# Cpd with Chili rasbora in 65 g



## Schools4life (Feb 17, 2020)

Hello, I am new to this forum:smile2:

I am currently cycling a 65 gallon low-tech planted aquarium, and I am fascinated by the idea of having a whole ton of nano fish in it. I have 6 cpd’s from a smaller tank a year back, and once I’m done, I would like to move them to the new tank.

I wish to add a large number of Chili rasboras and ember tetra in the tank. From my research, ember tetras seem hardy and they adapt easily, but I am quite worried about chili rasboras because they seem do much better at a lower ph, while cpds do good at a slightly alkaline water.

So here are my questions: can I keep them together in the same tank happily?

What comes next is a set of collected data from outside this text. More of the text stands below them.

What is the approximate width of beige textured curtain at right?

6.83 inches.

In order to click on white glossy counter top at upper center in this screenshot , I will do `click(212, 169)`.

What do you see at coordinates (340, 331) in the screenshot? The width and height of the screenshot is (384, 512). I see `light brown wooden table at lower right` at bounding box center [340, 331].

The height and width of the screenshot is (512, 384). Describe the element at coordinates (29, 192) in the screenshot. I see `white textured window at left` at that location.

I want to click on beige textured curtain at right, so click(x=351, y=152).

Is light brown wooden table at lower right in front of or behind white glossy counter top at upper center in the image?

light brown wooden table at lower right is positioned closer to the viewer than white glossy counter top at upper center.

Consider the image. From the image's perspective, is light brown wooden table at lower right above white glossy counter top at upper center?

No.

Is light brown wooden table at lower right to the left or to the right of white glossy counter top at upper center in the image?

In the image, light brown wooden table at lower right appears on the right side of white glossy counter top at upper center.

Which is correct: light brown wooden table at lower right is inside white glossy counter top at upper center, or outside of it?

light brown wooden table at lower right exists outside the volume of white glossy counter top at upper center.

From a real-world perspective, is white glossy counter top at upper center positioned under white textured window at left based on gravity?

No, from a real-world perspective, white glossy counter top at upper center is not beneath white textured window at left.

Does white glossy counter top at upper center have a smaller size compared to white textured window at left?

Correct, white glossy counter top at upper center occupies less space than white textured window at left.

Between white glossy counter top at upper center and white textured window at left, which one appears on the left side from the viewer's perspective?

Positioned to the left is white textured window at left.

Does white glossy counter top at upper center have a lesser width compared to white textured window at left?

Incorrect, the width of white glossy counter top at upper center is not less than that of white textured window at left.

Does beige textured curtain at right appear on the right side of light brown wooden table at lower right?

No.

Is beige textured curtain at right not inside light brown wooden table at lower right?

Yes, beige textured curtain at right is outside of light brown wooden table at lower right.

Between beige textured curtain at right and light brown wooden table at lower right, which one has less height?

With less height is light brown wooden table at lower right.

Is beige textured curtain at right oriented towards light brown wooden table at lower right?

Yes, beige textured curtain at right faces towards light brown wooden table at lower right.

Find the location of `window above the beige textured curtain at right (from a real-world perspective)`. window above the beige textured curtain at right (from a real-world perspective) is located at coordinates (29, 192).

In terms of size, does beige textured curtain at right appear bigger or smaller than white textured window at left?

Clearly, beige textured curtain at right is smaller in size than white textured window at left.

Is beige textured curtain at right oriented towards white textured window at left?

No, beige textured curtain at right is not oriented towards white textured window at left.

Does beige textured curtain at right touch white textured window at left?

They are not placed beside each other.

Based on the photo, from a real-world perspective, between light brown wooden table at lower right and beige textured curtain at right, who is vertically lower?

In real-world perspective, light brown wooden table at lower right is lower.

Is breeding a possibility? What ph should I keep the tank at if I keep them together?

Much thanks,

Nolde

_Edit: Did I post this in the wrong forum? If I did, I apologize._


----------



## Quint (Mar 24, 2019)

I had good luck with all three in my tank. The chillies stayed at the top and preferred hanging with some floating plants but would come down and eat with everyone. 

The CPDs and embers would hang out together sometimes and obviously during feeding time, then the embers would group up amongst themselves . Never had any issue with all three together.

Have soft well water but high PH, it's about 5KH, 8 PH, and 0-1GH which I raised to about 5-6GH with equilibrium.


----------



## pwolfe (Mar 2, 2011)

I put about 40 chili's in an 80g tank. I was really worried about them because I could never see more than 10 or so at any given time - but they seem to have thrived. I'm in the middle of tearing down my tank for a full rescape and while re-homing livestock I've caught 36 so far!

I'd say got for it. when the rescape is complete I'm gonna get 40 more.


----------



## Blue Ridge Reef (Feb 10, 2008)

I keep chilis and CPD together with no issues. I just keep the water more acidic and cater to the chilis. Chili rasboras will breed in soft acid water if primed with live foods. CPD will breed under a wider range of conditions in my experience. Fry from either fish will have a hard time growing up in a community tank. To answer your last question, this would probably have best been put in the "fish" sub, but no worries.


----------



## monkeyruler90 (Apr 13, 2008)

pwolfe said:


> I put about 40 chili's in an 80g tank. I was really worried about them because I could never see more than 10 or so at any given time - but they seem to have thrived. I'm in the middle of tearing down my tank for a full rescape and while re-homing livestock I've caught 36 so far!
> 
> I'd say got for it. when the rescape is complete I'm gonna get 40 more.




would you happen to have a picture when they came out to feed? would also love to put a ton of micro fish in a larger tank


----------



## waterblossom (Jun 19, 2018)

I have chilis in hard water (pH 8.2, kh 9, gh 15) and they seem to be fine as long as the water parameters are stable. They are active and intelligent little fish that are super fun to watch


----------



## forksnbolts (Jan 8, 2020)

You should have no issues keeping them all together. Good selection of fish! Another nano fish you could consider are Boraras naevus (Strawberry Rasboras).


----------



## loach guy (Jun 2, 2014)

I have CPD and Chilis in a 10 gal. Honestly, i think you're going to have a hard time seeing them. The CPD like to hide in plants and steak out their own little territory. The Chilis are great and swim around and are quite active. I find them at all levels at all times. If you're going for that schooling look in a larger tank, it's really hard to beat neons or cardinals. Just my $.02. Good luck!


----------